The solid tumours, melanoma and clear cell Renal Cell Carcinoma (ccRCC) both overexpress FTO at high frequency. Race is currently pursuing pre-clinical studies in both cancers types to demonstrate if Zantrene has utility before moving into proof-of concept Phase 1/2 clinical trials in one or both cancers. To read more about our FTO precision oncology strategy, please view our Three Pillars strategic update.
Race Oncology has announced a world-first cancer trial that is treating people with a rare subtype of the highly aggressive blood cancer Acute Myeloid Leukaemia (AML), known as extramedullary AML (EMD AML).
EMD AML is one of the most difficult cancers to treat with rapid progression. Race is running this clinical trial at The Calvary Mater Hospital in the hope of being able to offer patients a better and more effective treatment option with Zantrene.
At high doses Zantrene® behaves similar to chemotherapeutic, however, Zantrene has been found to cause less cardiotoxicity (heart damage) in cancer patients.
Recent discoveries by Race’s collaborators at the University of Newcastle has found that Zantrene is able to protect the heart muscle cells from anthracycline-induced damage while synergising with the anthracycline drugs to better kill the cancer.

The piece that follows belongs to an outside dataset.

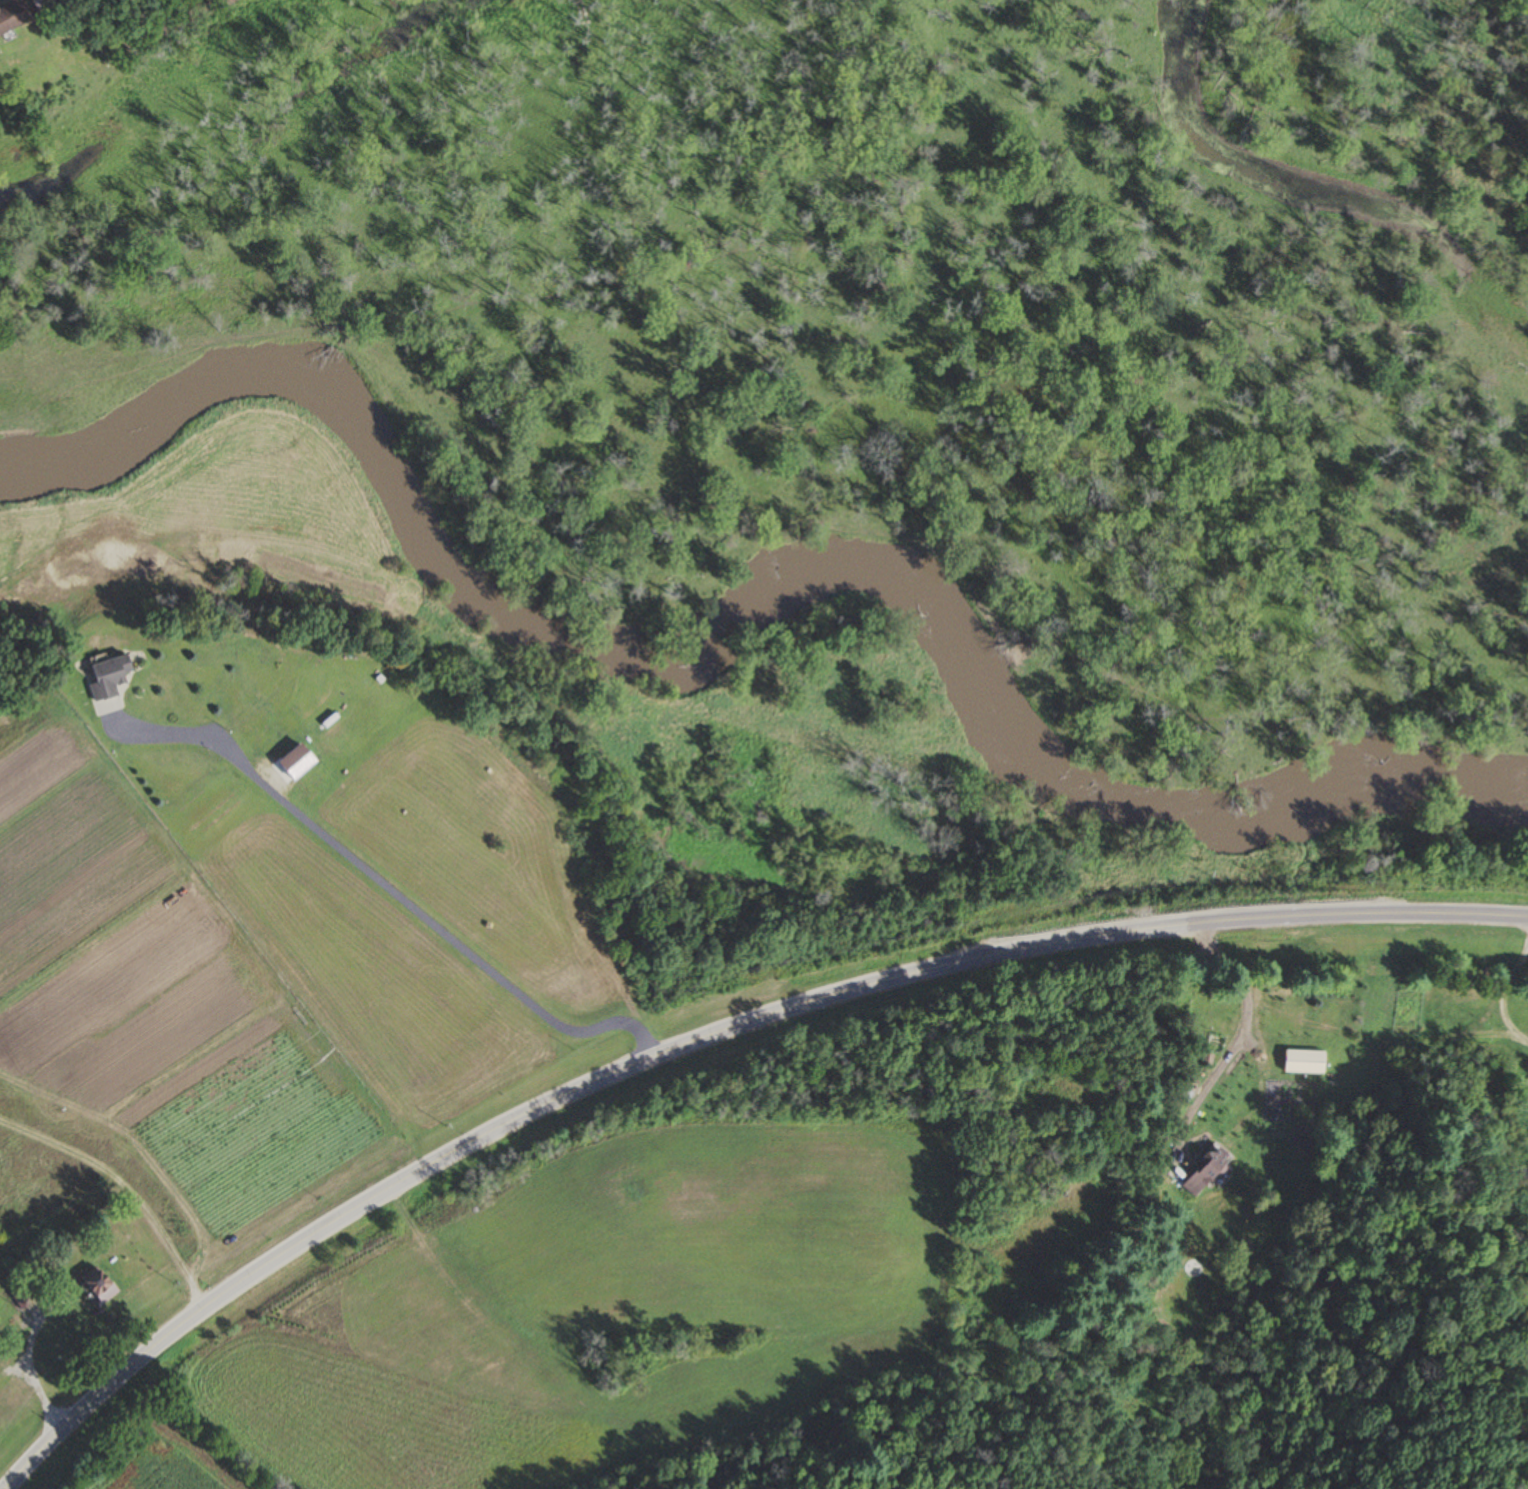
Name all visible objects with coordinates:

This cardio-protection effect was expanded to the other classes of chemotherapy when it was found that Zantrene was able to protect heart muscle cells from cell death caused by the proteasome inhibitor, carfilzomib while also synergising to better kill breast cancer cells.
Additional work in June 2022 has demonstrated that Zantrene is able to protect the hearts of mice from anthracycline damage without additional chemotoxicity and myelosuppression.
A comprehensive review of the clinical history of Zantrene® was published in the International Journal of Cancer Research & Therapy.
Race Oncology has a robust IP position on the use of Zantrene as a cancer therapeutic. Race owns six granted US patents on Zantrene, has secured FDA Orphan Drug designation which provided 7 years of post market approval exclusivity, as well as Rare Paediatric Disease designation.
13 patents have been filed by Race Oncology on the use of Zantrene as a targeted agent of FTO.
The company is pursuing a Three Pillar Strategy that is aimed at creating valuable intellectual property to enhance partnering, licensing, or sale opportunities to a scaled pharmaceutical company.
Race Oncology has near term opportunities in seeking FDA approval for Zantrene via the FDA 505(b)(2) approval pathway in a number of AML indications. Additionally, the company has been designated as eligible for a Paediatric Priority Review Voucher (PRV) in paediatric AML as well as Orphan Drug Designation (ODD) for AML.